Tough day at the office. Spent my usual cooling off period (the hour or so I wait until traffic dies down) archiving mail (too much already for so few workdays) and getting Gentoo to run inside coLinux as a preliminary step to my forthcoming attempt to install it on a Cobalt box. emerge reminds me a lot of my FreeBSD days - short bursts of FTP traffic followed by long compiles. VNC was particularly painful, and WindowMaker failed for some reason. I was too busy sorting through the mail to bother checking why.
In the meantime, Freemind has found a niche in my workflow as an outliner.
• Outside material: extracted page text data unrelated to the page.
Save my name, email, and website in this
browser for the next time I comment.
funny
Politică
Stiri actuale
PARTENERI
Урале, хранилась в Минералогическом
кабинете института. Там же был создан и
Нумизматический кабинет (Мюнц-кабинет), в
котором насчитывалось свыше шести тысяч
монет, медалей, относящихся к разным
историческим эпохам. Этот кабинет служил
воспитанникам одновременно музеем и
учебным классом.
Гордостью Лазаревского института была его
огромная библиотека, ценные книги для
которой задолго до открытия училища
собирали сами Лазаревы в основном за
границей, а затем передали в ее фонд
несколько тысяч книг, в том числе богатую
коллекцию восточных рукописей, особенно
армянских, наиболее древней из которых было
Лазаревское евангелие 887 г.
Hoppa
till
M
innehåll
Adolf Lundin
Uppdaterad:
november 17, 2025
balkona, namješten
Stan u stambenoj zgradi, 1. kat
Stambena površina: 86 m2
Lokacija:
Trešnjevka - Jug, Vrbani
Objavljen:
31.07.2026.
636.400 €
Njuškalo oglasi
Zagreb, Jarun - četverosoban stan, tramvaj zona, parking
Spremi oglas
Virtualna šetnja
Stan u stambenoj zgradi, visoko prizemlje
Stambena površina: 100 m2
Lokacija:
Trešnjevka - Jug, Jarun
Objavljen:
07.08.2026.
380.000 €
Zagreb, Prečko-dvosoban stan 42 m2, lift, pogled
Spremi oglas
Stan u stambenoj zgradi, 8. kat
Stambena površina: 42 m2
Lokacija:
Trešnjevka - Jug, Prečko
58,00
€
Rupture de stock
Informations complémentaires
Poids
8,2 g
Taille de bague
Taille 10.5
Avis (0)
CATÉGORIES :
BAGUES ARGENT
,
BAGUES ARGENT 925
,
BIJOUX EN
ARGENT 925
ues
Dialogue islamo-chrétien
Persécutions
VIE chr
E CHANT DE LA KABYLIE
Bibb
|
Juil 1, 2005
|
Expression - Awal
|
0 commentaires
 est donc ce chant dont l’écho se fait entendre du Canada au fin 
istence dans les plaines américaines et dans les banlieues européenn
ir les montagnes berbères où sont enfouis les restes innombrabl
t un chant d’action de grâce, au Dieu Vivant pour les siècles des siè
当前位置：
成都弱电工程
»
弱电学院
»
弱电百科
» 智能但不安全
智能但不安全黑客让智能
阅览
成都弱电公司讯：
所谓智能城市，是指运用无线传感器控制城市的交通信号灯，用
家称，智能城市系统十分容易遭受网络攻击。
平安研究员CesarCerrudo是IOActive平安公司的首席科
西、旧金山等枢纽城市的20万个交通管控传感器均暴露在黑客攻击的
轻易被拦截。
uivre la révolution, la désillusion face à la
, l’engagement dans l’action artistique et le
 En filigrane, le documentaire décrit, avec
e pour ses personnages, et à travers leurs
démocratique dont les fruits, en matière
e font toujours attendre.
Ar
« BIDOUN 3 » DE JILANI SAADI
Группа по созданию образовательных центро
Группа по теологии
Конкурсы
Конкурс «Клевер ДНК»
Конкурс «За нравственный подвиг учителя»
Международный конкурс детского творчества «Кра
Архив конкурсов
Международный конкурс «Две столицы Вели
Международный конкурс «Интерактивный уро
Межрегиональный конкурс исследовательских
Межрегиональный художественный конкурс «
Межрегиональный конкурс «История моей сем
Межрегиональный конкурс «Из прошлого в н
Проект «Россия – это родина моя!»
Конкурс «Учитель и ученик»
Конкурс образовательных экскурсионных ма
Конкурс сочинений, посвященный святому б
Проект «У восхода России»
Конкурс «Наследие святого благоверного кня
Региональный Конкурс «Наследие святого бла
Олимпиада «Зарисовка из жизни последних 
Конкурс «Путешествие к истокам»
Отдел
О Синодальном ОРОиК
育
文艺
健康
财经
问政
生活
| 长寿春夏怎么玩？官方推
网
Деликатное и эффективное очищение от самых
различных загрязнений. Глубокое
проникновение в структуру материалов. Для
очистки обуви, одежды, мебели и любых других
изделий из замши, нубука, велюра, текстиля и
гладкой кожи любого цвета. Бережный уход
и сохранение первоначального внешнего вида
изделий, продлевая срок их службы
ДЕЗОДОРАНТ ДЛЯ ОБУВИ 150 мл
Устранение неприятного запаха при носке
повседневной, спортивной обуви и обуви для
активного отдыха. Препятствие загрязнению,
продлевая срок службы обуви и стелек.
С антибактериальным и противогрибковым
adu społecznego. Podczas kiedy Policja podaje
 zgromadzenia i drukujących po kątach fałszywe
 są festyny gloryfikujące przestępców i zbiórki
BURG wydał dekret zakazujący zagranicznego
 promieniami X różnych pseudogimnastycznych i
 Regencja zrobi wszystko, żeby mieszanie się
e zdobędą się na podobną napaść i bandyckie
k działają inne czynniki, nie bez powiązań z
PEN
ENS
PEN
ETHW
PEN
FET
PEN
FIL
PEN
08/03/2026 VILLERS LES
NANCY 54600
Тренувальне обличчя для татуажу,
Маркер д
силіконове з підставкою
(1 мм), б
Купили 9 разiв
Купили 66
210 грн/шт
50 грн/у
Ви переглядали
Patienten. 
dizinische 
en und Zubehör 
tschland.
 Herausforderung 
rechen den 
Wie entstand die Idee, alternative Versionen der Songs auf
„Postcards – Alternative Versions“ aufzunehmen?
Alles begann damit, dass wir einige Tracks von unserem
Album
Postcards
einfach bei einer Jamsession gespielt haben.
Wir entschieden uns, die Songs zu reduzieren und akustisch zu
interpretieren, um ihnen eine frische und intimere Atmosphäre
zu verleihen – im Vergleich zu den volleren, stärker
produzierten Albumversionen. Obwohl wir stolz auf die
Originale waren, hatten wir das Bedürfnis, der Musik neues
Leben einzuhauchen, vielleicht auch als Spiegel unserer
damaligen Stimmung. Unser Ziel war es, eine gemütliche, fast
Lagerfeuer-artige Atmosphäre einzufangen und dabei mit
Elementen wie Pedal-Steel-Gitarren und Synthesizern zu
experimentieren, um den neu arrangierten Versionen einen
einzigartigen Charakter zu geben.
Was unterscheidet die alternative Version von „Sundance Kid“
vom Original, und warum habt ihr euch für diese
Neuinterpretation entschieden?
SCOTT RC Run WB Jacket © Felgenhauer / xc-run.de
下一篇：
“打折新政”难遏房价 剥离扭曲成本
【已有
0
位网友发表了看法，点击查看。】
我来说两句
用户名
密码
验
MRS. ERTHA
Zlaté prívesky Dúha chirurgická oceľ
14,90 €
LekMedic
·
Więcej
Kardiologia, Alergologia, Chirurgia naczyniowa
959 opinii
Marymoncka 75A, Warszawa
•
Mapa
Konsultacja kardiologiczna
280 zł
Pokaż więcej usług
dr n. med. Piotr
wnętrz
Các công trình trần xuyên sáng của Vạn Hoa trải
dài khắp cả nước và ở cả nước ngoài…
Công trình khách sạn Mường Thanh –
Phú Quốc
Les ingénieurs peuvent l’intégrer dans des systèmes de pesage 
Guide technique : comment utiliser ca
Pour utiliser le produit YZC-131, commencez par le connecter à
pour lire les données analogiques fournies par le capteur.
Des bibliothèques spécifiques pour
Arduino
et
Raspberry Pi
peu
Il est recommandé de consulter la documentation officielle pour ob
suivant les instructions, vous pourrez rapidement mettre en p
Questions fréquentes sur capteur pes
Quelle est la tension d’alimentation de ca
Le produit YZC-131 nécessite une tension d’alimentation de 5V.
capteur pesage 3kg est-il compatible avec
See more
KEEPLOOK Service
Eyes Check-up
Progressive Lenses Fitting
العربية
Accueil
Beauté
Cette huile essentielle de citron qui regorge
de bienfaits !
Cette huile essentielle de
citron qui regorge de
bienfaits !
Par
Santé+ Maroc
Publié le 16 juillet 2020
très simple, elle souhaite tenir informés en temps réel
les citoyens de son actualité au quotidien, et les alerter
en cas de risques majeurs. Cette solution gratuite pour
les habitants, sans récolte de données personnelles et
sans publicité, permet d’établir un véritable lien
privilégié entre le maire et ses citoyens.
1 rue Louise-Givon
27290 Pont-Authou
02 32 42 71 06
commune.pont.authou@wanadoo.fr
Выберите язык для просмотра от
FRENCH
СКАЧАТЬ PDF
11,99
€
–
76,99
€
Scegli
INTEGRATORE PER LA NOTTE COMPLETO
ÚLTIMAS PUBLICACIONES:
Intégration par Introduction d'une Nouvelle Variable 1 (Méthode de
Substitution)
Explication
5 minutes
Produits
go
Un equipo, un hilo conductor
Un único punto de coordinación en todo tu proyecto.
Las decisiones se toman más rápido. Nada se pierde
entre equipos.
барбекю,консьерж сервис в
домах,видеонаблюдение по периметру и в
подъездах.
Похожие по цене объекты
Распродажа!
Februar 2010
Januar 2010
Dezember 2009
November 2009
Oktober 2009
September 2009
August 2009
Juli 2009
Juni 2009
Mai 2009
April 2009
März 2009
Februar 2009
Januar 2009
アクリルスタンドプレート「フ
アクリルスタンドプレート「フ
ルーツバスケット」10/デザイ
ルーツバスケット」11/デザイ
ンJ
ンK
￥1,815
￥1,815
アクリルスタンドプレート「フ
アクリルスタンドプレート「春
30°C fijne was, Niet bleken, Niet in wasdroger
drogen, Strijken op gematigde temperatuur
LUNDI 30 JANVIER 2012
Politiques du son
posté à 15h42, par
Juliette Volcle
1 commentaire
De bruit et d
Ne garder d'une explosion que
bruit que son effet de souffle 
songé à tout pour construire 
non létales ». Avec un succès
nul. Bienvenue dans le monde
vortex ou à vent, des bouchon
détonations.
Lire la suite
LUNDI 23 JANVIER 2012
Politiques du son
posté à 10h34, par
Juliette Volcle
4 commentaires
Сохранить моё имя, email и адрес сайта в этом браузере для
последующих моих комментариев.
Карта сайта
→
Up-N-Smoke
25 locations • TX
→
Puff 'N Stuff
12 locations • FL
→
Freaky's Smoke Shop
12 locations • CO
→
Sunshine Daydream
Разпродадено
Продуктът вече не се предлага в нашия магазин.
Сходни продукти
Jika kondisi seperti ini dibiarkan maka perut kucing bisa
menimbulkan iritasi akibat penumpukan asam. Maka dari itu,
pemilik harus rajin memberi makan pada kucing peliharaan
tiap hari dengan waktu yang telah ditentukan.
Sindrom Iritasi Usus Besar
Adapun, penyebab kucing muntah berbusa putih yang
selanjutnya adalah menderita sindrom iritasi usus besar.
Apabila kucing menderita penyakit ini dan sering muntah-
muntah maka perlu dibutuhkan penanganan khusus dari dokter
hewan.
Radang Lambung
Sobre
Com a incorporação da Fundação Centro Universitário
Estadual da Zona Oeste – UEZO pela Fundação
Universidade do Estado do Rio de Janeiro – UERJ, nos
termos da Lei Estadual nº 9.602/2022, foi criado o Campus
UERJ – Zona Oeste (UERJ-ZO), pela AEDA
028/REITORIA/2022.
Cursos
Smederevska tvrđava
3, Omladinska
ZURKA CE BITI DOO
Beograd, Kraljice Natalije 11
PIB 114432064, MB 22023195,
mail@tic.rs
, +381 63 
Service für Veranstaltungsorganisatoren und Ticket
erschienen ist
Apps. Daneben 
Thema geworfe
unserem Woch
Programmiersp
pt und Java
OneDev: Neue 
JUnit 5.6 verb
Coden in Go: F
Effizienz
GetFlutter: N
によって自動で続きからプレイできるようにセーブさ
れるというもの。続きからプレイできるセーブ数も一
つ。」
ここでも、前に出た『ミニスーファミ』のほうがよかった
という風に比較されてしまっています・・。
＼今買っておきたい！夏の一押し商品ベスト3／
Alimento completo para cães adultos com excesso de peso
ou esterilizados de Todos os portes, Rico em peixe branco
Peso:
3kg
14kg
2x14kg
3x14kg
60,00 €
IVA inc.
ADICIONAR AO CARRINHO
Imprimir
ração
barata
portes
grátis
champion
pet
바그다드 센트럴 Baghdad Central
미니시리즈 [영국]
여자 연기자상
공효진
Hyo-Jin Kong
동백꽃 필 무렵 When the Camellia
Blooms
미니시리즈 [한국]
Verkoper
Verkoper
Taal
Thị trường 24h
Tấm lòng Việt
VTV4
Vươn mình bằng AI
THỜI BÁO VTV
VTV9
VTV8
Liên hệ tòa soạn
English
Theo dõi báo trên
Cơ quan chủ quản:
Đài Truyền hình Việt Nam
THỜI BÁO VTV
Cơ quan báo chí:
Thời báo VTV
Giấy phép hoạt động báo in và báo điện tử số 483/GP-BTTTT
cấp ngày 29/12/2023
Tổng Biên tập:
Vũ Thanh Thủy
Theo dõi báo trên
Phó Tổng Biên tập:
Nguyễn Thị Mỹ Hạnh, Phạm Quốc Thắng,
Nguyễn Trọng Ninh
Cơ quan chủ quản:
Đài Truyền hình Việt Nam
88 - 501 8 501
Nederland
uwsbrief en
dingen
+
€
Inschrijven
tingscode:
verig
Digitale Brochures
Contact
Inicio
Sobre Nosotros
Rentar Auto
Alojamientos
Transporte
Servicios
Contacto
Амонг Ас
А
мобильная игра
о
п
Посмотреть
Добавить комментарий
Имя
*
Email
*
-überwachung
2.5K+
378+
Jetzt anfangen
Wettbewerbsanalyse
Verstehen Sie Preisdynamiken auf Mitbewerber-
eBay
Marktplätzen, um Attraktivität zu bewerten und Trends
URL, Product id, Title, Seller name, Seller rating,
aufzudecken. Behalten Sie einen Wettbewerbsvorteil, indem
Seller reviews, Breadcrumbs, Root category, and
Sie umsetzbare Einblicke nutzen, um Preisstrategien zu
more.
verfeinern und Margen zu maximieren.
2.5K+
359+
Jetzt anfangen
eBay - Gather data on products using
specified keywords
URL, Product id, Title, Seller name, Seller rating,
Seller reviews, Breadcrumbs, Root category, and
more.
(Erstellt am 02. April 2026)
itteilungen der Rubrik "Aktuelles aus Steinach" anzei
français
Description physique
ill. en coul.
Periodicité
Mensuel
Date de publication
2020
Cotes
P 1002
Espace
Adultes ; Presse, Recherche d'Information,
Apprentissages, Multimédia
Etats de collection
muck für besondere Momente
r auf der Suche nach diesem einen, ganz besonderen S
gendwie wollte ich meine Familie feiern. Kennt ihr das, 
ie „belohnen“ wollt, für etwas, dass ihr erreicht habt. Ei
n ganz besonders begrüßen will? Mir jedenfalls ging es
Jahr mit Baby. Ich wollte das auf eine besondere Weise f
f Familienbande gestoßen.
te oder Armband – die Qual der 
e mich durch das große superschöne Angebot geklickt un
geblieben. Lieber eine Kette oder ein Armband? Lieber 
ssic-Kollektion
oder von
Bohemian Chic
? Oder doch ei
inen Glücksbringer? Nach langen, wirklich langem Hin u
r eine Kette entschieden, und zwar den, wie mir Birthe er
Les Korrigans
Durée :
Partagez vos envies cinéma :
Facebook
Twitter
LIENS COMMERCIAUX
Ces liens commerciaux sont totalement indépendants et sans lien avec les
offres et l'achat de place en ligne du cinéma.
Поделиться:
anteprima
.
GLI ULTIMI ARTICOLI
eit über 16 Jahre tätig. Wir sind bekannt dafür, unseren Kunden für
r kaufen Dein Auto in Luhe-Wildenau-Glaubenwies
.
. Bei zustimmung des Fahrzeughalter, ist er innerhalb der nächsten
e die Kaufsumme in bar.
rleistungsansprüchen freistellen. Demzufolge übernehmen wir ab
I started jotting down notes on a few documents I was reviewing and ended up with a 200-node behemoth spanning my dual-screen XP desktop. I dragged a few branches together, exported them and voilá, instant presentation. The Mac OS X version is almost unbearably un-Mac-like, though, and I can't wait for an update.
I've got too little time on my hands tonight to pursue the umpteen other things I have to do on the site (like posting the next converted section of the Python/Grimoire), but here are some news:
- An amazingly ordinary Wi-Fi phone. I'm still skeptical of using Wi-Fi for any sort of "open" public voice service - the footprint and roaming technology just isn't there - at all. Still, there is also a Vonage-enabled kit available.
- It looks like the post-DVD (whatever it is) will be a lot harder to crack than the "toy" encryption embedded into deCSS. Yessir, now someone is going to have a go at AES, or rather, at how vendors implement it. The discussion is crammed with insightful arguments (for a change) and my personal bets are:
- It will require some form of online updates, like some of the newfangled mobile DRM concepts.
- It will be even more embarrassing when it's cracked.
- Cingular is testing HSDPA. Yep. It works. On a not completely unrelated note, their Blackberry (a 7100 variant) is a bit on the ugly side.